Performed with Node.js v6.2.2 on a Retina Macbook Pro 15 (mid-2012).
Test | RBush | old RTree | Improvement ---------------------------- | ------ | ------ | ---- insert 1M items one by one | 3.18s | 7.83s | 2.5x 1000 searches of 0.01% area | 0.03s | 0.93s | 30x 1000 searches of 1% area | 0.35s | 2.27s | 6.5x 1000 searches of 10% area | 2.18s | 9.53s | 4.4x remove 1000 items one by one | 0.02s | 1.18s | 50x bulk-insert 1M items | 1.25s | n/a | 6.7x
Algorithms Used
- single insertion: non-recursive R-tree insertion with overlap minimizing split routine from R*-tree (split is very effective in JS, while other R*-tree modifications like reinsertion on overflow and overlap minimizing subtree search are too slow and not worth it)
- single deletion: non-recursive R-tree deletion using depth-first tree traversal with free-at-empty strategy (entries in underflowed nodes are not reinserted, instead underflowed nodes are kept in the tree and deleted only when empty, which is a good compromise of query vs removal performance)
- bulk loading: OMT algorithm (Overlap Minimizing Top-down Bulk Loading) combined with Floyd–Rivest selection algorithm
- bulk insertion: STLT algorithm (Small-Tree-Large-Tree)
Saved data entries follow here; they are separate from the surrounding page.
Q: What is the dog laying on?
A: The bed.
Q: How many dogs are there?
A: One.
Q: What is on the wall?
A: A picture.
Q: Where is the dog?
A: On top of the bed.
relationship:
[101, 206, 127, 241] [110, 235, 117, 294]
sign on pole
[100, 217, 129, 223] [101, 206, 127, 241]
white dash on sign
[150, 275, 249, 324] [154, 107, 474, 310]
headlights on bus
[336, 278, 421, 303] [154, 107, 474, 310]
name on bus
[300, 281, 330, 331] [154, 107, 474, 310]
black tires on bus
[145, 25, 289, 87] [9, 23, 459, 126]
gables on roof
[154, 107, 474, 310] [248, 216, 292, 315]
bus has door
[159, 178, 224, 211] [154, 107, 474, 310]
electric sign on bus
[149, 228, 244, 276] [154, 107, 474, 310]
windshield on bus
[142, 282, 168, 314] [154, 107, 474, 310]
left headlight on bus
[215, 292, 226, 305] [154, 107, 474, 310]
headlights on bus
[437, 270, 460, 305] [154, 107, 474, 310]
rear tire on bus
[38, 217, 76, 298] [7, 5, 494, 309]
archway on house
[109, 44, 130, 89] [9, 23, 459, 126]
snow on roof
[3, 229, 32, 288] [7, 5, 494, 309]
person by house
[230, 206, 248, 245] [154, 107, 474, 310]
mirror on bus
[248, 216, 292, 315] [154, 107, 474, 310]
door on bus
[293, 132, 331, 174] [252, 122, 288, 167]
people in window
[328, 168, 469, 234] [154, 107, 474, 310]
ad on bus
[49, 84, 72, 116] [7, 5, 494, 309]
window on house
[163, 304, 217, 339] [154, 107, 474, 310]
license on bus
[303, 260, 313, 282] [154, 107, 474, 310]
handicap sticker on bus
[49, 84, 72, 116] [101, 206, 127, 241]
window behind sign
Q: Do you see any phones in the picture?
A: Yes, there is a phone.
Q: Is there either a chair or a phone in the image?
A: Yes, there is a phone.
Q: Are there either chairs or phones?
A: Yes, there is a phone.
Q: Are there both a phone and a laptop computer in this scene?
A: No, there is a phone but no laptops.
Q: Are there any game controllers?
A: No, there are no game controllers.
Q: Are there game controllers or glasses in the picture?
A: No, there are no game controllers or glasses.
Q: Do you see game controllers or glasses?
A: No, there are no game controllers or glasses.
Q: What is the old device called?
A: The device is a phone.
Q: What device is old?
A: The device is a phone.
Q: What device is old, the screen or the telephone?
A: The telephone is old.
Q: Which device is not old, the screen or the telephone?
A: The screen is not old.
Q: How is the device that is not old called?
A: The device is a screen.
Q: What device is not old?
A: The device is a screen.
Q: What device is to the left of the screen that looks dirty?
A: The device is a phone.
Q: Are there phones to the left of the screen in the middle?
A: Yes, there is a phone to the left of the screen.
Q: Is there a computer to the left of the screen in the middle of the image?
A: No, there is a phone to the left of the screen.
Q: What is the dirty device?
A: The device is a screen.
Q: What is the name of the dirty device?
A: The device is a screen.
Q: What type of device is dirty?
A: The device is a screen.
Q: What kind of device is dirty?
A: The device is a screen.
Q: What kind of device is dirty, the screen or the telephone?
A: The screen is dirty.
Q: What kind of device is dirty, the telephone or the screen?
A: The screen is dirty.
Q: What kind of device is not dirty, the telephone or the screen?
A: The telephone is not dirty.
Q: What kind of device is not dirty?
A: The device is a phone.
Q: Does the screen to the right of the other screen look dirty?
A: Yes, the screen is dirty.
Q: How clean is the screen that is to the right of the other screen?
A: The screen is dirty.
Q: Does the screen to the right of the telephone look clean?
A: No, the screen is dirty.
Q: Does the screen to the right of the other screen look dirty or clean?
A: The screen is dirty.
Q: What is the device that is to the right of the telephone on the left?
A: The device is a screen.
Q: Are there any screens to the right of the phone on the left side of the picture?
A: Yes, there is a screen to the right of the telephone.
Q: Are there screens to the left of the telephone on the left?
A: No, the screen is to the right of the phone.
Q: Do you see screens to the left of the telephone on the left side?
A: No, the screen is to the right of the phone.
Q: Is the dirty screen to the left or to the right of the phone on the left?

- search: standard non-recursive R-tree search
Papers
- R-trees: a Dynamic Index Structure For Spatial Searching
- The R*-tree: An Efficient and Robust Access Method for Points and Rectangles+
- OMT: Overlap Minimizing Top-down Bulk Loading Algorithm for R-tree
- Bulk Insertions into R-Trees Using the Small-Tree-Large-Tree Approach
- R-Trees: Theory and Applications (book)
Development
npm install # install dependencies
npm test # lint the code and run tests
npm run perf # run performance benchmarks
npm run cov # report test coverage
Compatibility
RBush should run on Node and all major browsers that support ES5.